Что же нами движет? Благо вида? Ха! Подобные представления ушли вместе с Марлином Перкинсом
[26]. Как насчет блага индивида? «Совокупляясь как можно чаще, вы максимально увеличиваете количество копий своих генов в следующем поколении, а следовательно, повышаете свой репродуктивный успех в общем генофонде популяции». Ага, как же, интересно, многие ли животные берут с собой в постель учебник эволюционной биологии? Третий вариант: это приятно. Конечно.
Здесь мы видим дихотомию между дистальным и проксимальным объяснениями одних и тех же действий. Дистальное: долгосрочное, фундаментальное объяснение причин события. Проксимальное: непосредственное, практическое объяснение. Например, самка примата рожает детеныша и, против всякой логики, выбивается из сил – заботится о нем, таскает его повсюду, тратит калории и время, в которое могла бы добывать пищу, и с этой обузой становится более уязвимой для хищников. Зачем тянуть лямку материнского поведения? Дистальное объяснение: среди приматов большой материнский вклад повышает вероятность выживания потомства, а следовательно, максимизируется передача копий генов. Проксимальное объяснение: эти огромные глазищи, эти ушки, сморщенная мордашка, как тут устоишь, этот сладкий круглый лобик – невозможно не заботиться об этом малыше.

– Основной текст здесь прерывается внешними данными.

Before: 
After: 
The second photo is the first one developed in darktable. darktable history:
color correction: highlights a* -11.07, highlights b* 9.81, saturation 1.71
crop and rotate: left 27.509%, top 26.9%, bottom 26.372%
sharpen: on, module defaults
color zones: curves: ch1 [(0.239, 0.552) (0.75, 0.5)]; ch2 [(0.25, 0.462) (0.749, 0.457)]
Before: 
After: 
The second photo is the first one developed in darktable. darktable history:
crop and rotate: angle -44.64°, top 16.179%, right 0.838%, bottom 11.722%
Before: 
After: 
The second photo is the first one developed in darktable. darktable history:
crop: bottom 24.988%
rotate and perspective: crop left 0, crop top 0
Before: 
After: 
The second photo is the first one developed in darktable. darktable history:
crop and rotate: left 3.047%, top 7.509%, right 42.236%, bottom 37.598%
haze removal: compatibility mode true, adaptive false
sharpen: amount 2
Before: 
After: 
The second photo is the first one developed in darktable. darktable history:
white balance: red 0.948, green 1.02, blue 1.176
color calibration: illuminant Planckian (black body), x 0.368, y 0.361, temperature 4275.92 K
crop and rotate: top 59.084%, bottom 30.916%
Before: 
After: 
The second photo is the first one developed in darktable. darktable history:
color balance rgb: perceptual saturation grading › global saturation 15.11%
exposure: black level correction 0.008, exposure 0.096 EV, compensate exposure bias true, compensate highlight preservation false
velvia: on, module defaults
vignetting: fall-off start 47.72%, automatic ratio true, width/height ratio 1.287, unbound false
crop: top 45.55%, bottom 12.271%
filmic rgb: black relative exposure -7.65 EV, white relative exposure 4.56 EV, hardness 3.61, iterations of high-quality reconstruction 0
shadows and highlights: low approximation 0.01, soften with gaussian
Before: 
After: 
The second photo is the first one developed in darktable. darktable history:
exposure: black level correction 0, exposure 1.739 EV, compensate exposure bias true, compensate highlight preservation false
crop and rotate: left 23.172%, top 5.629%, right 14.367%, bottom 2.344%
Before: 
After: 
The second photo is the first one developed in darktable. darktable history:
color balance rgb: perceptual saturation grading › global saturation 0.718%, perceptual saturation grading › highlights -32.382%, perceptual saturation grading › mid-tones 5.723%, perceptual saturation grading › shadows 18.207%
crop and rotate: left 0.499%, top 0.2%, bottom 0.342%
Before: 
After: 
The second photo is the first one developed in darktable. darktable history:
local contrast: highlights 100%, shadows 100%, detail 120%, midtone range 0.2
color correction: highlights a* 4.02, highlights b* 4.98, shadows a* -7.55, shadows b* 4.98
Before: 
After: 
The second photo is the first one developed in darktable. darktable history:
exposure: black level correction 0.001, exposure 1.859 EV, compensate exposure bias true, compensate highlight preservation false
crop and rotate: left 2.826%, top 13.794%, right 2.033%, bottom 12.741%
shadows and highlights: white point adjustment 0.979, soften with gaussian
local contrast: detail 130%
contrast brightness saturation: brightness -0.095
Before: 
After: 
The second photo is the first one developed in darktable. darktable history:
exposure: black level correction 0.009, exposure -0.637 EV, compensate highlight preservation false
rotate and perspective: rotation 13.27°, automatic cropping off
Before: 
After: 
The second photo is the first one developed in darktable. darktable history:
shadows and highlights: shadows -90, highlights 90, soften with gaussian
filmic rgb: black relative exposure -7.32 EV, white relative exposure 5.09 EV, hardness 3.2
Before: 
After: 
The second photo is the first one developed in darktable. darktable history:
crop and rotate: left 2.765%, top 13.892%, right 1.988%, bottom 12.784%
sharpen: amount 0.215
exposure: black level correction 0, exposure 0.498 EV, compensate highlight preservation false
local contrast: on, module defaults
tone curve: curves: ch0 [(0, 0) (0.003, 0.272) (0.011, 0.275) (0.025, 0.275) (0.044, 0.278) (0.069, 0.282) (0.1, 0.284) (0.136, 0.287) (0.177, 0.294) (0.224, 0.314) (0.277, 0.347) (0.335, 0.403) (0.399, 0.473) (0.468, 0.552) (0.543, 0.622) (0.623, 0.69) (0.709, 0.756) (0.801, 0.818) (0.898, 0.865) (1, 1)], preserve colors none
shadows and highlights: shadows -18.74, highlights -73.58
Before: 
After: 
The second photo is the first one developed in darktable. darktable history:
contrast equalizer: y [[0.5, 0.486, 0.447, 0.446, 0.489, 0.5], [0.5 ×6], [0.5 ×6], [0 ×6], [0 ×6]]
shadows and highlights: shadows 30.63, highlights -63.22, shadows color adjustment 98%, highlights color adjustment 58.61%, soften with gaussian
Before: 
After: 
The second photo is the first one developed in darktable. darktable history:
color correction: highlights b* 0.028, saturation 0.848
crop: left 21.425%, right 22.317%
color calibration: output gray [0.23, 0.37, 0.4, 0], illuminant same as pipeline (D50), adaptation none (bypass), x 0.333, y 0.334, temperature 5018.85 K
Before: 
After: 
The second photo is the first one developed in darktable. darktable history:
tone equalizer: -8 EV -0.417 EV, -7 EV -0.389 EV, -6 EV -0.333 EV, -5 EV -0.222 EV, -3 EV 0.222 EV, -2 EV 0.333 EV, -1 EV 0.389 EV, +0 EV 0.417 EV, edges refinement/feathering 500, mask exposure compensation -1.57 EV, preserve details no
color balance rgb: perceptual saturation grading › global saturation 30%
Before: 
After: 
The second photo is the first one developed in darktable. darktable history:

Многими поступками движут проксимальные мотивы, и самый яркий тому пример – сексуальное поведение. Для эволюционно необходимых действий, часто сопряженных с риском для жизни и здоровья, мотивация не может быть абстрактной и отложенной, вроде последствий для генетического соревнования или обещания потомства после долгой беременности (только подумайте, как мало было бы на Земле слонов, если бы единственным мотивом слоновьего секса было бы осознание, что достаточно это проделать и, словно по волшебству, через два года появится какой-то детеныш). Для сексуального поведения необходима проксимальная мотивация. Животные, в том числе и люди, заинтересованы в сексе, потому что это приятно.
Теперь, когда у благосклонного читателя нет в этом сомнений, обратимся к вопросу поинтереснее: какие проксимальные сигналы сильнее всего подкрепляют сексуальное поведение? По сути, что делает один организм сексуально привлекательным для другого?
Современные ученые неплохо представляют себе, какие качества вызывают влечение у нас, позвоночных, и во всем животном царстве есть общие закономерности. Для начала: биологические виды, от птиц до людей, неравнодушны к симметричным лицам и телосложению – архетипу общепринятой красоты. Например, люди способны замечать едва уловимую асимметрию глаз, ушей, запястий и лодыжек, и это определенно отталкивает их от потенциального партнера.